Subject: Re: creation time of a file?
To: Jeremy C. Reed <reed@reedmedia.net>
From: John F. Woods <jfw@jfwhome.funhouse.com>
List: tech-misc
Date: 05/20/2005 18:51:12
> I know that the Unix faq says that the creation time is not stored.
>  http://www.faqs.org/faqs/unix-faq/faq/part3/section-1.html

As that page points out, I think what happened is that many people confused
"ctime" with "creation time", especially since the descriptions
"modified time" and "changed time" just don't lend themselves to being
kept apart.

> But I see that
> http://www.dickinson.edu/~braught/courses/cs354f97/Classes/ ...
> mentions a creation time in a 4.4 BSD Unix I-Node and also says a
> "generation number" field is based on the creation time of the file.

This would not be the first time that a professor has been mistaken.
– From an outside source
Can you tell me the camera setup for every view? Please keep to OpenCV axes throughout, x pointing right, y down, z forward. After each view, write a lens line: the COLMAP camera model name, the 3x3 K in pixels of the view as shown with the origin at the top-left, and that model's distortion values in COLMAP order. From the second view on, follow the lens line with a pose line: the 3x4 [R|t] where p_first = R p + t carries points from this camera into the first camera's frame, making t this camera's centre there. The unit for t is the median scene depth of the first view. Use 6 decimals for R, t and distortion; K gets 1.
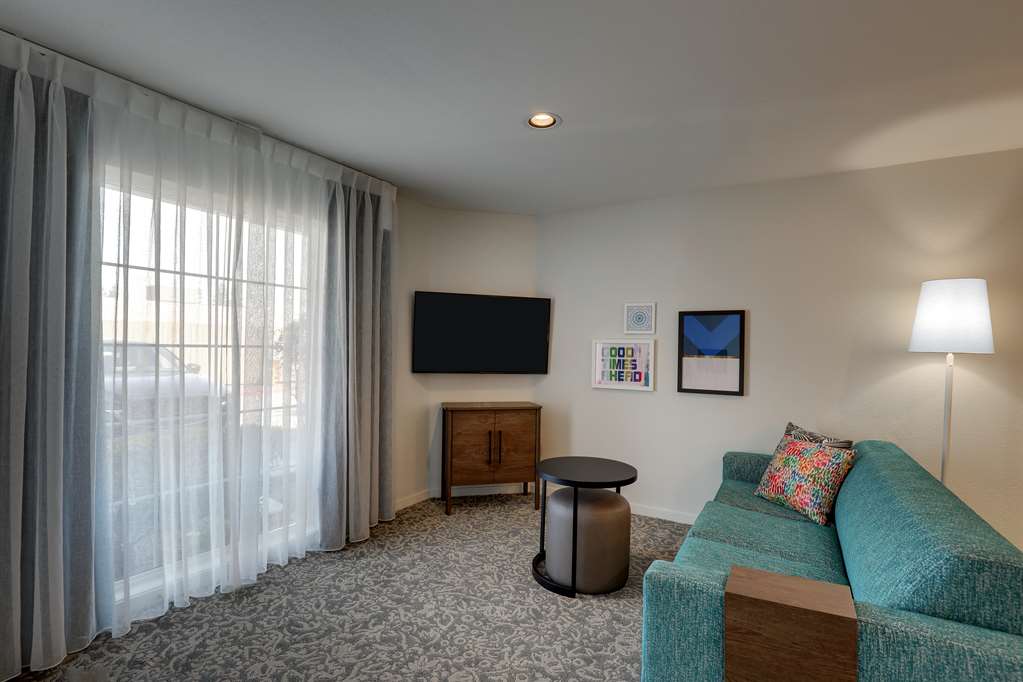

> Did the creation time used to be stored?

No.

> Is there a "generation number"? And if so can the creation time of a file
> be figured out from it?

The generation number is a gimmick which was added to the FFS filesystem
in order to solve a problem with NFS:  if an NFS file identifier is the
<filesystem,inode-number> of the inode, then you run into the situation
where a client with an open file handle can continue reading a file after
the file is closed, deleted, and re-created as a brand-new (and unrelated)
file.  So they added the "generation number", which started at 1 on a brand
new filesystem and was incremented by 1 every time a file was recycled,
thus allowing the file handle to be 
<filesystem,inode-number,generation-number>.  It was then observed that this
is a glaring security hole, since all three of those numbers are easy to
guess.  That led to the fsirand utility which goes and stirs up all the
generation numbers on disk (setting them to random numbers); it looks
like the NetBSD code still increments the number, so it is probably still
possible to modify a known filehandle to go fishing with it, but at least
the initial randomization means you can't go fishing for arbitrary inode
numbers.  (A quick web search revealed a linux-related page claiming the
generation number changes "unpredictably"; I don't know if they've gone
to the effort of randomizing every time the delete a file, or if they
just have issues with addition. :-) )  In any case, I don't think the
creation time would have ever been a good generation number, since (a)
on a sufficiently fast system an inode might get recycled multiple times
a second, and (b) it's predictable, leading to fishing expeditions.